I'm less familiar with the Dell OEM models, but feel a bit safer about them compared to the retail Intel kits. I'm more confident when they say they're pulled from servers rather than appearing in their own packaging. So the first card looks better than the second from that perspective.
 

TrevorX

New Member
Apr 25, 2016
27
5
3
Why is it that Amazon don't have restrictions on vendors selling cards as 'genuine' when they're not? I was just looking at Intel i350 cards and there's a massive difference in price between genuine authorised distribution channel cards (which I know are definitely Intel cards) and Amazon cards claiming to be 'genuine retail' cards half to a third the price. Surely if a vendor lists a card as genuine when it isn't, they should have their seller status revoked (at minimum, not to mention being charged for supplying counterfiet products)? This kind of practice hurts everyone but the dishonest vendors making a killing selling fake products - it hurts the consumer, the brand (eg Intel) and Amazon. Why is there no crackdown?
 

Terry Kennedy

Well-Known Member
Jun 25, 2015
1,143
597
113
New York City
www.glaver.org
Why is it that Amazon don't have restrictions on vendors selling cards as 'genuine' when they're not? [...] Surely if a vendor lists a card as genuine when it isn't, they should have their seller status revoked (at minimum, not to mention being charged for supplying counterfiet products)? This kind of practice hurts everyone but the dishonest vendors making a killing selling fake products - it hurts the consumer, the brand (eg Intel) and Amazon. Why is there no crackdown?
Amazon doesn't open and inspect items if they come in for "Fulfilled by Amazon", and they have no control over what Amazon Marketplace vendors do if the fulfillment isn't by Amazon.

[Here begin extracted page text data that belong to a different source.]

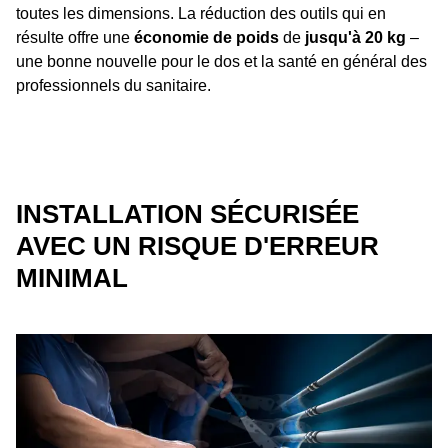
toutes les dimensions. La réduction des outils qui en
résulte offre une
économie de poids
de
jusqu'à 20 kg
–
une bonne nouvelle pour le dos et la santé en général des
professionnels du sanitaire.
INSTALLATION SÉCURISÉE
AVEC UN RISQUE D'ERREUR
MINIMAL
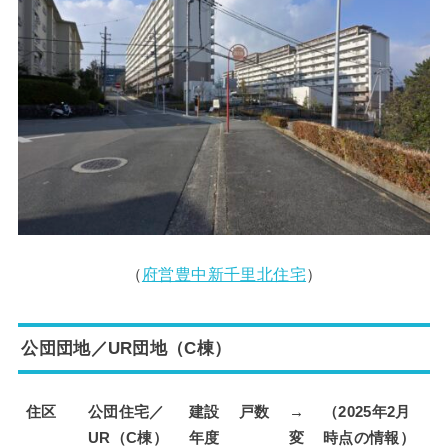
（
府営豊中新千里北住宅
）
公団団地／UR団地（C棟）
住区
公団住宅／
建設
戸数
→
（2025年2月
UR（C棟）
年度
変
時点の情報）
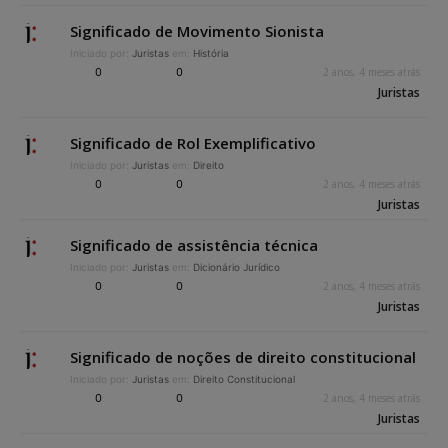
Significado de Movimento Sionista
Iniciado por:
Juristas
em:
História
0
0
2 anos, 4 meses atrás
Juristas
Significado de Rol Exemplificativo
Iniciado por:
Juristas
em:
Direito
0
0
2 anos, 4 meses atrás
Juristas
Significado de assistência técnica
Iniciado por:
Juristas
em:
Dicionário Jurídico
0
0
2 anos, 4 meses atrás
Juristas
Significado de noções de direito constitucional
Iniciado por:
Juristas
em:
Direito Constitucional
0
0
2 anos, 4 meses atrás
Juristas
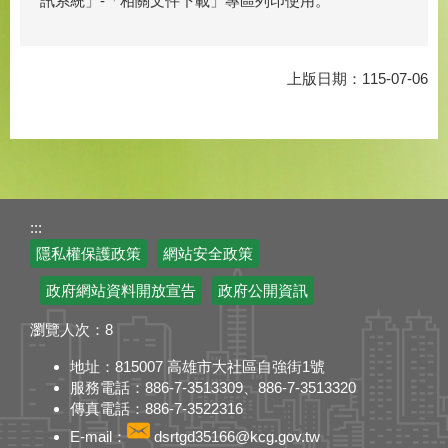
訊系統」-「相關文件下載」專區列印使用。
上版日期：115-07-06
:::
隱私權保護政策
網站安全政策
政府網站資料開放宣告
政府公開資訊
瀏覽人次：
8
地址：815007 高雄市大社區自強街1號
服務電話：886-7-3513309、886-7-3513320
傳真電話：886-7-3522316
E-mail：
dsrtgd35166@kcg.gov.tw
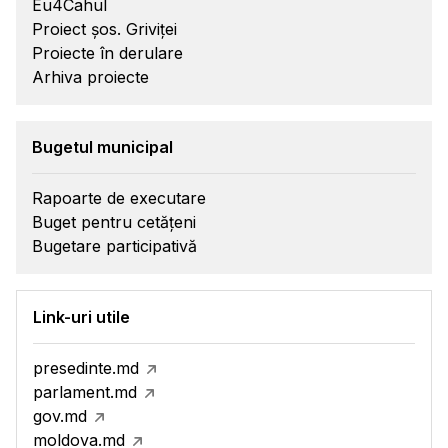
Eu4Cahul
Proiect șos. Griviței
Proiecte în derulare
Arhiva proiecte
Bugetul municipal
Rapoarte de executare
Buget pentru cetățeni
Bugetare participativă
Link-uri utile
presedinte.md
parlament.md
gov.md
moldova.md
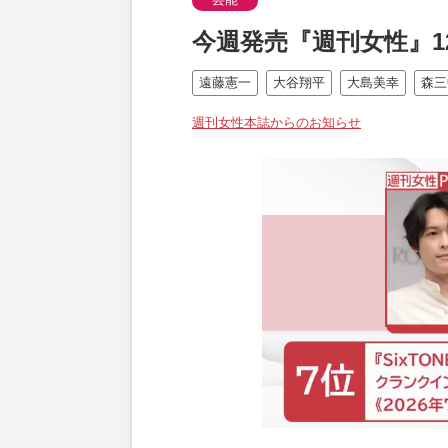
今週発売『週刊女性』1
遠藤憲一
大谷翔平
大島美幸
森三
週刊女性本誌からのお知らせ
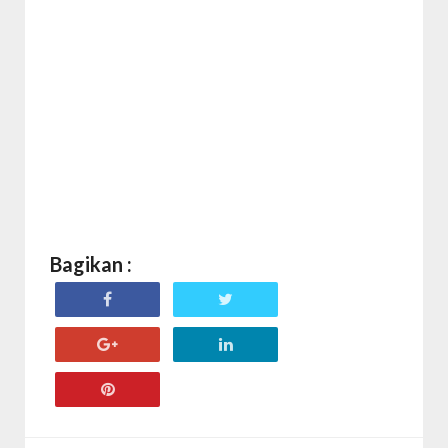
Bagikan :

There is also the issue of evaluating reports from purchasers as to their credibility. Look at what happened on eBay, where manufacturers routinely send "this item is counterfeit" reports to get sellers of both new and used items to take the listings down, or risk getting thrown off the site.

Manufacturers have methods available for end users to validate authenticity - for example, Intel uses YottaMark for their high-value retail adapters, but not for OEM / bulk or inexpensive cards.